Last year there were 2,000 cases of child abuse in Knox County, but Childhelp Knoxville has made helping abused children its mission.

The organization, located at 623 Lindsay Place SW in Knoxville, has grown from its beginning in 1983 to “a center that is thriving and growing and meeting the needs of the kids in Knoxville,” said Vonda McGill, director of the child advocacy center, during her address to Rotary Club of Farragut during its weekly meeting in Fox Den Country Club Wednesday, Sept. 14. RCF’s president-elect Val Privett is a member of Childhelp’s Board of Directors.

McGill said the center, which serves children ages 3 to 18, has two focuses: One to bring abusers to justice while treating the abused child through the CAC, and the other to find foster families for those children.

“So we have a wide range of children that we see,” McGill said.

The children who come to CAC have been maltreated, whether that be physical abuse, sexual abuse, drug exposure, medical maltreatment or nutritional neglect, she added.

“There are so many different forms of abuse, but the major form that we see in a child is sexual abuse.”

While limited in the scope of what it does, CAC provides victim advocacy, forensic interviews, sex abuse exams and therapy, McGill said.

The advantage of the CAC is a child doesn’t sustain the trauma of being taken from one place for an interview to another place for an exam and then another for therapy.

All that is done in one child-friendly, non-intimidating build-ing.

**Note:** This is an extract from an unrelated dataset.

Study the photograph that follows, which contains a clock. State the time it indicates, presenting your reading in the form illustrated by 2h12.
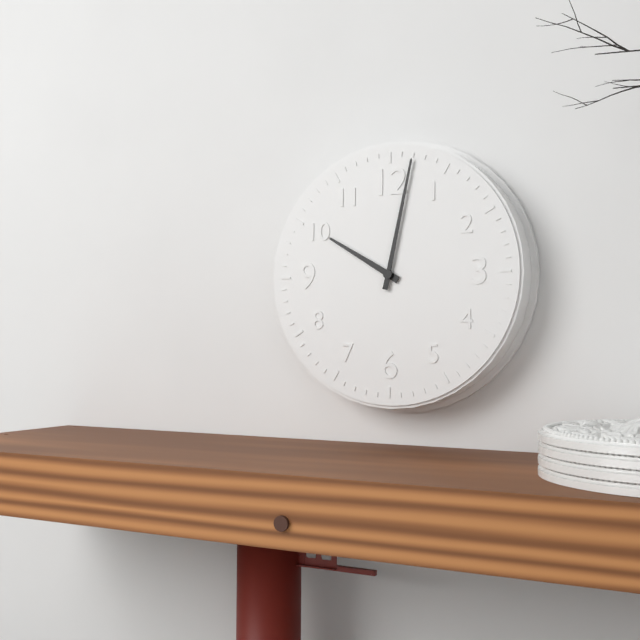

It works hand-in-hand with the District Attorney’s Office and law enforcement, she added.

McGill said there are 90 children currently on a waiting list for mental health therapy from five of its therapists.

Childhelp also provides foster homes for children who “can’t live safely at home,” said Mark Akers, who directs Childhelp’s Foster Family Agency Program covering Knox, Blount, Anderson, Sevier, Loudon, Monroe, Roane, Morgan, Union, Scott, Campbell, Claiborne, Grainger, Hamblen, Jefferson and Cocke counties.

He said there are 1,400 foster children in East Tennessee and 9,000 statewide at Childhelp.

“When foster kids turn 18, they have a choice to remain with us until they are 21 if they are in school,” Akers added.